Insight and Impermanence I

September 4, 2013

RECAP 

What are the three principle insights in Vipassana meditation?

As you meditate on the phenomena (memories, thoughts, perceptions, sensations) that rise and fall with insight meditation, you will experience that all are impermanent, unsatisfactory and of a selfless nature.  These are not beliefs because you experience them directly and “know” for yourself.  These are called the Three Characteristics of Existence.  To “see things as they really are”, it is necessary to have a deep non-cognitive knowing of these characteristics.
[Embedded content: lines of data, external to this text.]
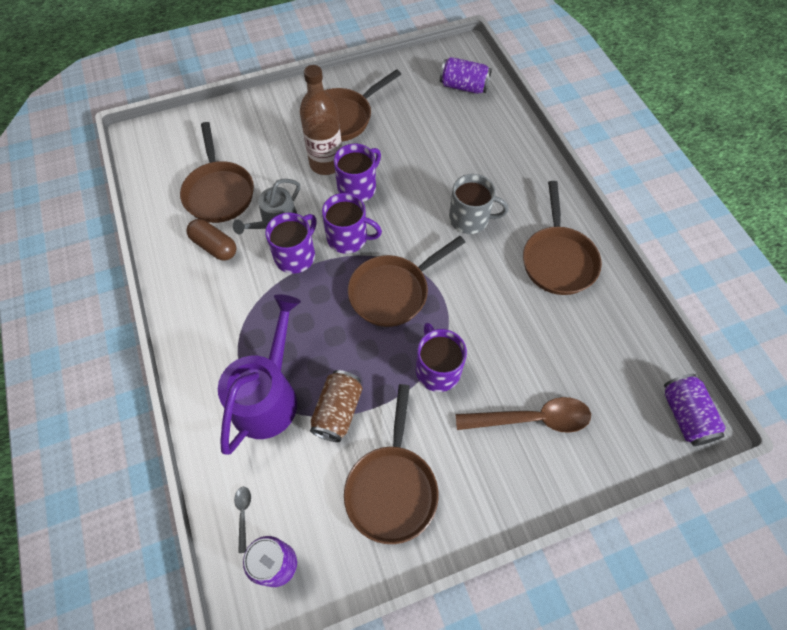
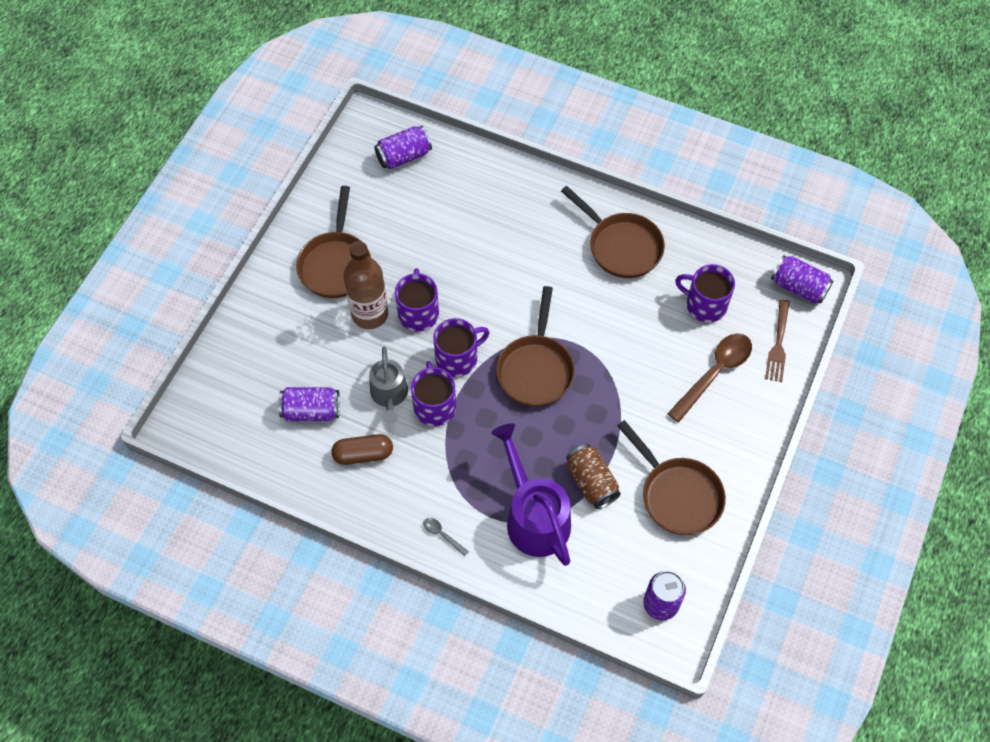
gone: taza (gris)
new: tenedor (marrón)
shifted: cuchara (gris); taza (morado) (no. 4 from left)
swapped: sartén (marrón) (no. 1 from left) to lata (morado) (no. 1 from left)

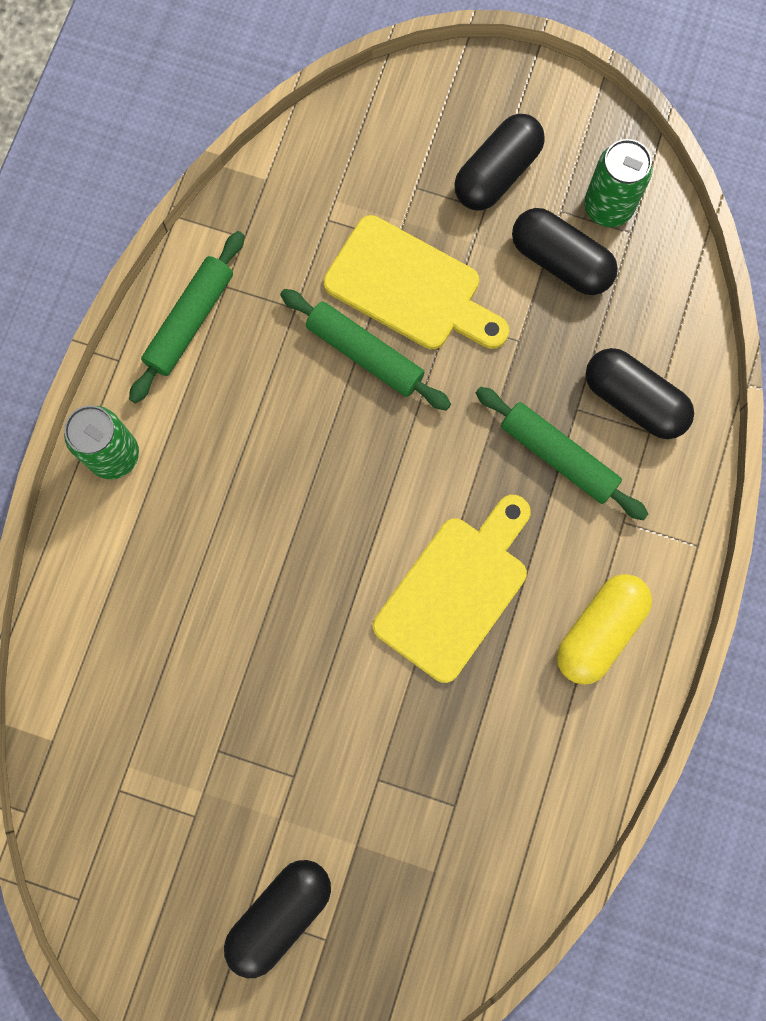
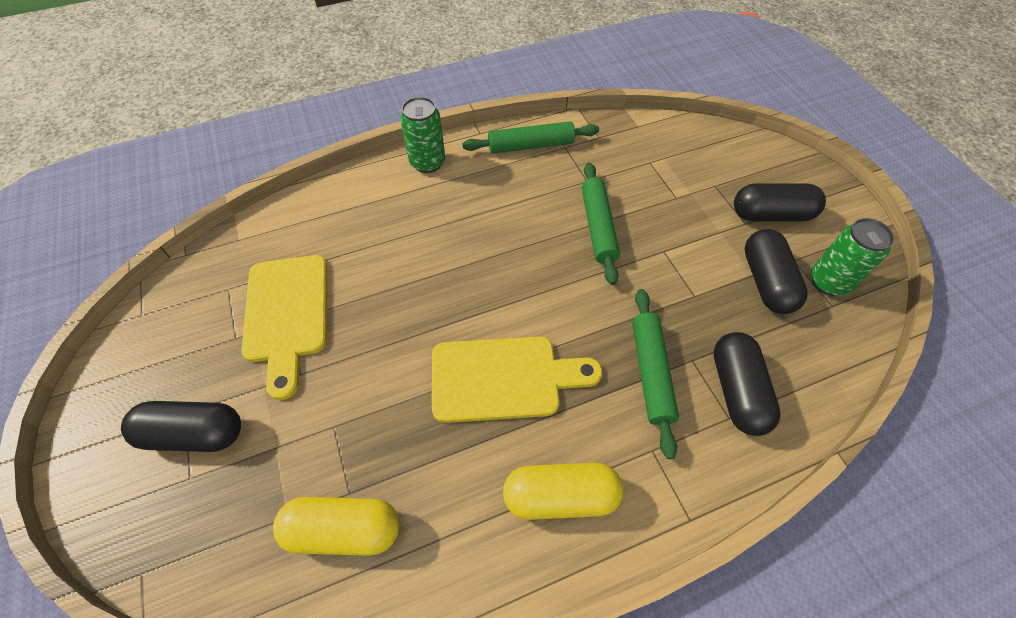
new: cápsula (amarillo) (no. 1 from left)
shifted: tabla de cortar (amarillo) (no. 1 from left)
“The true reality of the world of existence is something that cannot be easily captured by our thought and language – but it can be grasped by insight” Mark W. Muesse

What is the nature of impermanence? 

“The sum total of the philosophy of change taught in Buddhism is that all component things that have conditioned existence are a process and not a group of abiding entities, but the changes occur in such rapid succession that people regard mind and body as static entities. They do not see their arising and their breaking up (udaya-vaya), but regard them unitarily, see them as a lump or whole (ghana sa~n~naa).”  Piyadassi Thera 

The perceiving of impermanence, bhikkhus, developed and frequently practiced, removes all sensual passion, removes all passion for material existence, removes all passion for becoming, removes all ignorance, removes and abolishes all conceit of “I am.”  The Buddha

If impermanence meant change all the time towards better and happier states how excellent our world would be! But impermanence is allied with deterioration. All compounds break down, all made things fall to pieces, all conditioned things pass away with the passing of those conditions. Everything and everybody — that includes you and me — deteriorates, ages, decays, breaks up, and passes away. And we, living in the forest of desires, are entirely composed of the impermanent. Yet our desire impels us not to see this, though impermanence stares us in the face from every single thing around. And it confronts us when we look within — mind and body, arising and passing away.” Phra Kantipalo

“The decisively characteristic thing about this world is its transience. In this sense, centuries have no advantage over the present moment. Thus the continuity of transience cannot give any consolation; the fact that life blossoms among ruins proves not so much the tenacity of life as that of death.” Franz Kafka

“What lies behind us and what lies before us are tiny matters compared to what lies within us” Ralph Waldo Emerson

Assignment

Look at impermanence both when you meditate and off the cushion.  Can you see things as a process rather than a permanent thing?  How does knowing impermanence bring about peace and freedom for you?